- THE PROBLEM
Every entry is to be restated exactly; pictures are not part of the copy.

- Records from a data source
^^^^^^^^

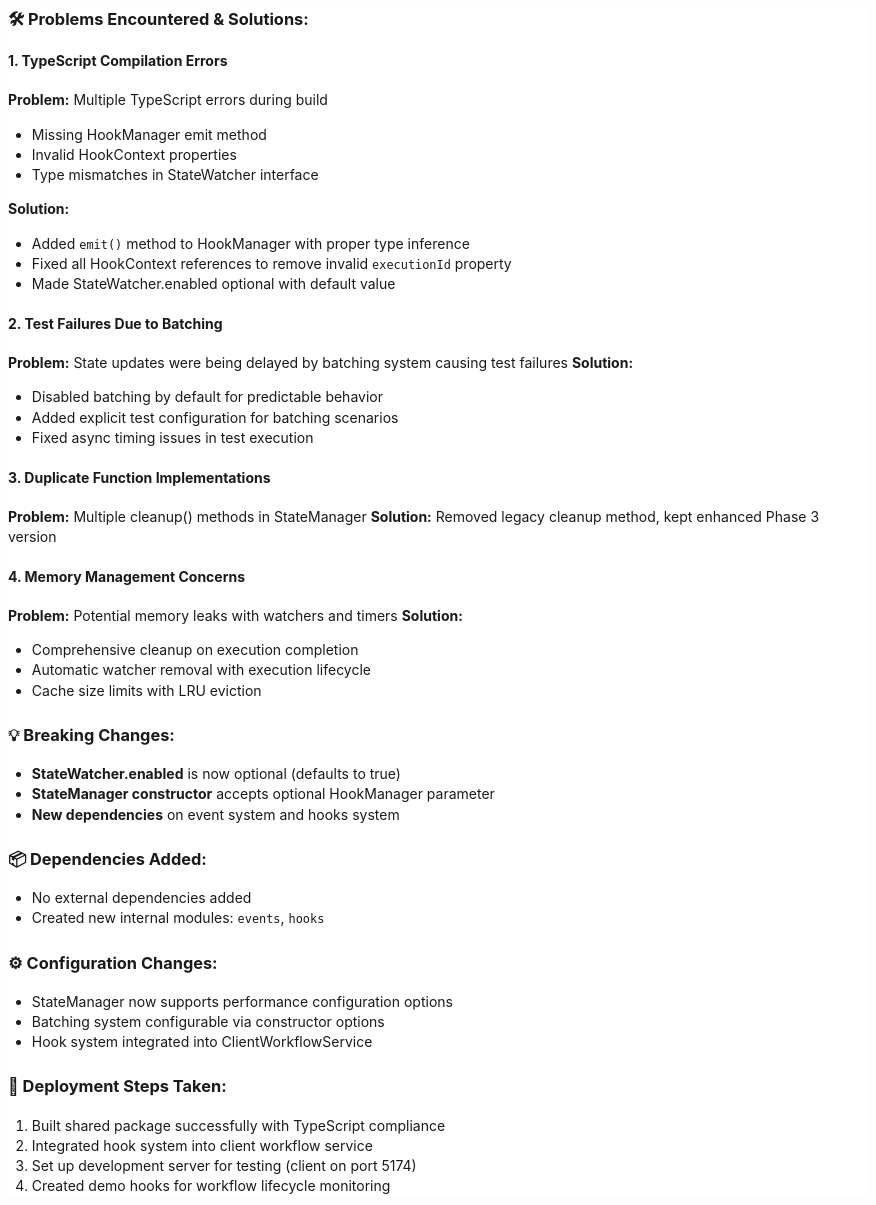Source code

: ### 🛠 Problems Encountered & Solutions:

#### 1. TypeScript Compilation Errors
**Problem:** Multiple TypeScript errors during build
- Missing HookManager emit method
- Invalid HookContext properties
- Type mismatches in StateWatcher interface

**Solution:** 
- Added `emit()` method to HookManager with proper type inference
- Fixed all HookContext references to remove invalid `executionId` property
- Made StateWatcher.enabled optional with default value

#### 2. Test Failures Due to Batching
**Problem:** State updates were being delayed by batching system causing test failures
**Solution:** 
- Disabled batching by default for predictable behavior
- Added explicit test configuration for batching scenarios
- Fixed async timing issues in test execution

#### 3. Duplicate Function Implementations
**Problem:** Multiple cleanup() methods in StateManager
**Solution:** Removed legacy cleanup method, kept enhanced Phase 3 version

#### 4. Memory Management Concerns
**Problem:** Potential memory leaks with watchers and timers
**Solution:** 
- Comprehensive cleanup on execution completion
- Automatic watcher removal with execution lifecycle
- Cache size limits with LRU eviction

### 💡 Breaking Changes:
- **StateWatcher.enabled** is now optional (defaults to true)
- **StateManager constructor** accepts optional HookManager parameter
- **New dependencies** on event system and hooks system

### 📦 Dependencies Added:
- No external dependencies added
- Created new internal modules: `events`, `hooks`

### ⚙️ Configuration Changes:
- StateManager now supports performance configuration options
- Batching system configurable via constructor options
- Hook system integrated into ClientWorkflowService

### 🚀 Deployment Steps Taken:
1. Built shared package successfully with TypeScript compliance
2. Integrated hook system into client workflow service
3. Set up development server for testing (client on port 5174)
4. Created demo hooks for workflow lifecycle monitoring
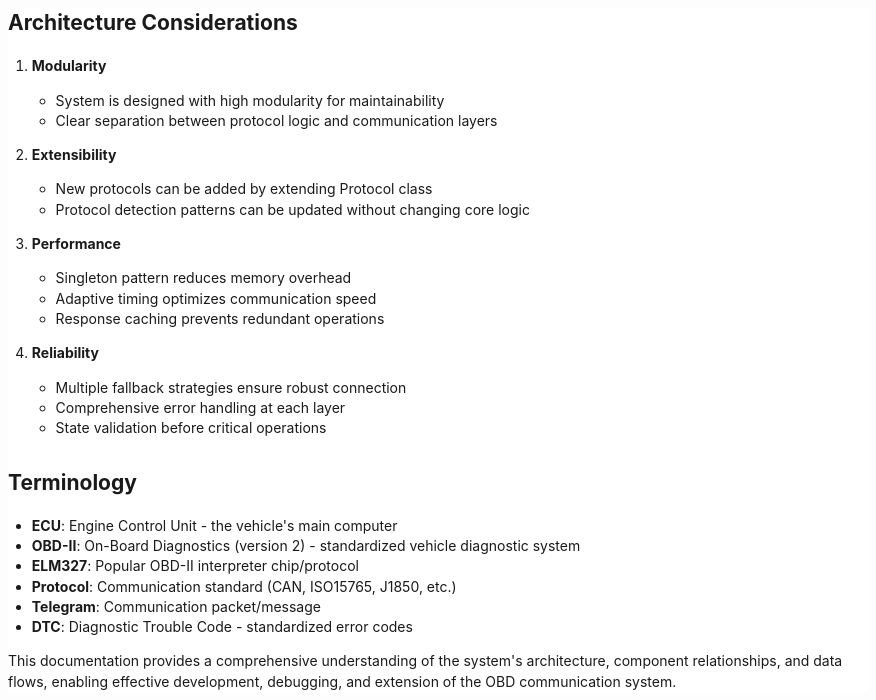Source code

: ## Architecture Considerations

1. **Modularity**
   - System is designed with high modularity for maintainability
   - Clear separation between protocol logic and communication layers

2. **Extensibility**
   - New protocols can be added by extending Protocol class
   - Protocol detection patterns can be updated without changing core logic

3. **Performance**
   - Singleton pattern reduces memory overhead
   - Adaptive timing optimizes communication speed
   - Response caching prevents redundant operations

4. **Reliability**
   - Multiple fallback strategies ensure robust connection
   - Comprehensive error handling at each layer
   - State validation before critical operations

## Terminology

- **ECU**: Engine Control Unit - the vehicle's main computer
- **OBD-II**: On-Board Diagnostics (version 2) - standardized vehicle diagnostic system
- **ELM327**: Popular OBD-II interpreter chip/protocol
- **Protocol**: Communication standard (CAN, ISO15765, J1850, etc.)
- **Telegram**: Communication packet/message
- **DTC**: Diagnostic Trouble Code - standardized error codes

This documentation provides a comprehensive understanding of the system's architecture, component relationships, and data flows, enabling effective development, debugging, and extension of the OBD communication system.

^^^^^^^^

- EXERCISE ANSWER
Source code

: ### 🛠 Problems Encountered & Solutions:

#### 1. TypeScript Compilation Errors
**Problem:** Multiple TypeScript errors during build
- Missing HookManager emit method
- Invalid HookContext properties
- Type mismatches in StateWatcher interface

**Solution:** 
- Added `emit()` method to HookManager with proper type inference
- Fixed all HookContext references to remove invalid `executionId` property
- Made StateWatcher.enabled optional with default value

#### 2. Test Failures Due to Batching
**Problem:** State updates were being delayed by batching system causing test failures
**Solution:** 
- Disabled batching by default for predictable behavior
- Added explicit test configuration for batching scenarios
- Fixed async timing issues in test execution

#### 3. Duplicate Function Implementations
**Problem:** Multiple cleanup() methods in StateManager
**Solution:** Removed legacy cleanup method, kept enhanced Phase 3 version

#### 4. Memory Management Concerns
**Problem:** Potential memory leaks with watchers and timers
**Solution:** 
- Comprehensive cleanup on execution completion
- Automatic watcher removal with execution lifecycle
- Cache size limits with LRU eviction

### 💡 Breaking Changes:
- **StateWatcher.enabled** is now optional (defaults to true)
- **StateManager constructor** accepts optional HookManager parameter
- **New dependencies** on event system and hooks system

### 📦 Dependencies Added:
- No external dependencies added
- Created new internal modules: `events`, `hooks`

### ⚙️ Configuration Changes:
- StateManager now supports performance configuration options
- Batching system configurable via constructor options
- Hook system integrated into ClientWorkflowService

### 🚀 Deployment Steps Taken:
1. Built shared package successfully with TypeScript compliance
2. Integrated hook system into client workflow service
3. Set up development server for testing (client on port 5174)
4. Created demo hooks for workflow lifecycle monitoring
Source code

: ## Architecture Considerations

1. **Modularity**
   - System is designed with high modularity for maintainability
   - Clear separation between protocol logic and communication layers

2. **Extensibility**
   - New protocols can be added by extending Protocol class
   - Protocol detection patterns can be updated without changing core logic

3. **Performance**
   - Singleton pattern reduces memory overhead
   - Adaptive timing optimizes communication speed
   - Response caching prevents redundant operations

4. **Reliability**
   - Multiple fallback strategies ensure robust connection
   - Comprehensive error handling at each layer
   - State validation before critical operations

## Terminology

- **ECU**: Engine Control Unit - the vehicle's main computer
- **OBD-II**: On-Board Diagnostics (version 2) - standardized vehicle diagnostic system
- **ELM327**: Popular OBD-II interpreter chip/protocol
- **Protocol**: Communication standard (CAN, ISO15765, J1850, etc.)
- **Telegram**: Communication packet/message
- **DTC**: Diagnostic Trouble Code - standardized error codes

This documentation provides a comprehensive understanding of the system's architecture, component relationships, and data flows, enabling effective development, debugging, and extension of the OBD communication system.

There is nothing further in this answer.